From Otpor! and Tamarod to Today

I went to bed last night thinking about Egypt. I arrived there in my mind after reading a piece that appeared on the TomDispatch web site at the beginning of last month. "Three Times When the World Broke Open -- and Two When It Might Again: In Praise of Impractical Movements," by Mark Engler and Paul Engler, is a refutation of gradualism in politics, where change is engineered in piecemeal fashion by consensus of ruling elites, in favor of sudden paradigm shift powered by the ruled masses.

Nothing to argue with there. The problem I had with the essay was one of the three examples of nonviolent change offered as proof of the potency of spontaneous revolt. The Englers applaud the Serbian student group Otpor! for sparking the movement that removed Slobodan Milosevic from power in October 2000 (what is commonly classed as a color revolution though it is named after a bulldozer), something that the military might of NATO was unable to achieve the prior year. But it is well established that Otpor! received substantial assistance from the U.S. government, including training in nonviolent resistance.

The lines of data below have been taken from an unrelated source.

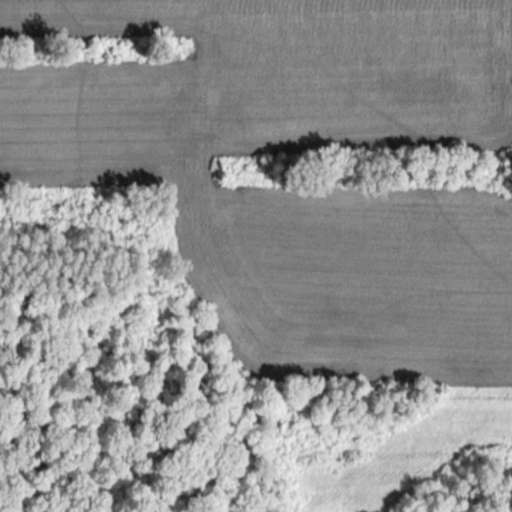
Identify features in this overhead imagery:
crop: (295, 170)
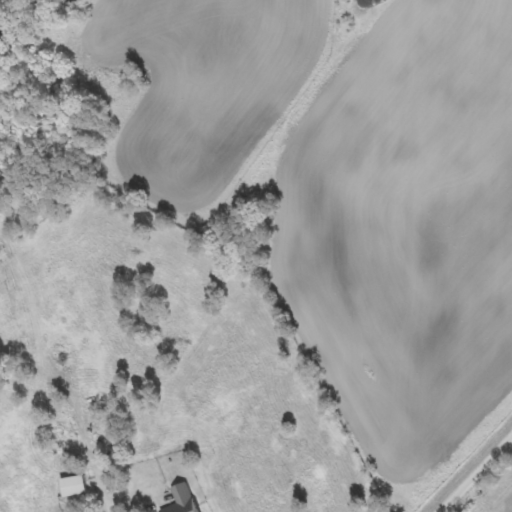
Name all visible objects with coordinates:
road: (481, 479)
building: (75, 487)
building: (181, 501)
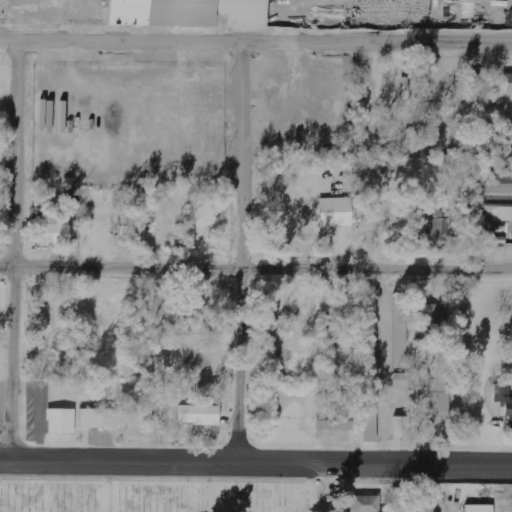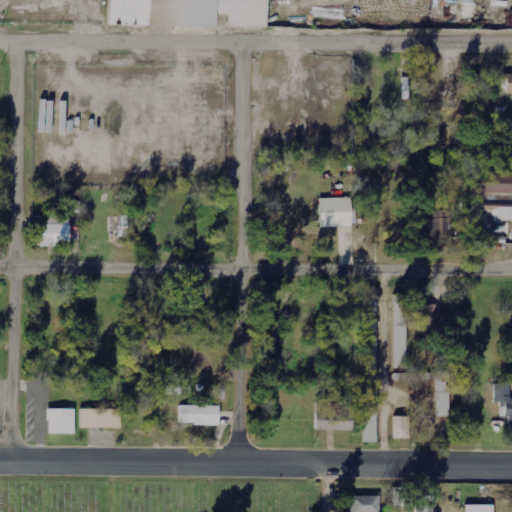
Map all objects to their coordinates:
building: (186, 12)
road: (256, 38)
building: (509, 83)
building: (492, 199)
building: (335, 212)
building: (441, 224)
building: (54, 230)
road: (16, 249)
road: (248, 252)
road: (256, 263)
building: (431, 313)
building: (400, 331)
building: (370, 368)
building: (442, 393)
building: (504, 401)
building: (199, 414)
building: (100, 418)
building: (334, 419)
building: (61, 421)
building: (401, 428)
road: (255, 464)
road: (323, 488)
park: (155, 496)
building: (401, 496)
building: (364, 504)
building: (423, 508)
building: (478, 508)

This brought to mind Tamarod, the youth-led Egyptian protest movement that purportedly collected 22 million signatures calling for early presidential elections and sparked the June 2013 mass demonstrations that prefigured the July 3rd coup. It turns out Tamarod was part of the military takeover all along.

Two stories this morning provide insight into the rough shape of "astroturf" popular uprisings a few years on. The first, "Egypt Gives Saudi Arabia 2 Islands in a Show of Gratitude," by Declan Walsh, describes how the el-Sisi government has signed over two islands at the mouth of the Gulf of Aqaba in exchange for agreements with the Saudis worth billions. The second, "Arseniy Yatsenyuk, Ukraine’s Premier, Quits Amid Splits in Post-Revolution Alliance," by Andrew Kramer, explains how the U.S. has finally eaten its Maidan prodigy, "Yats," forcing him out in favor of the "chocolate king" Poroshenko.

Re-branding coups as popular revolts does not a revolution make. These ersatz rebellions are a ruse to maintain the old, exploitative privileges which motivate the popular uprisings to begin with. It is not a sustainable model for social transformation, to say the least.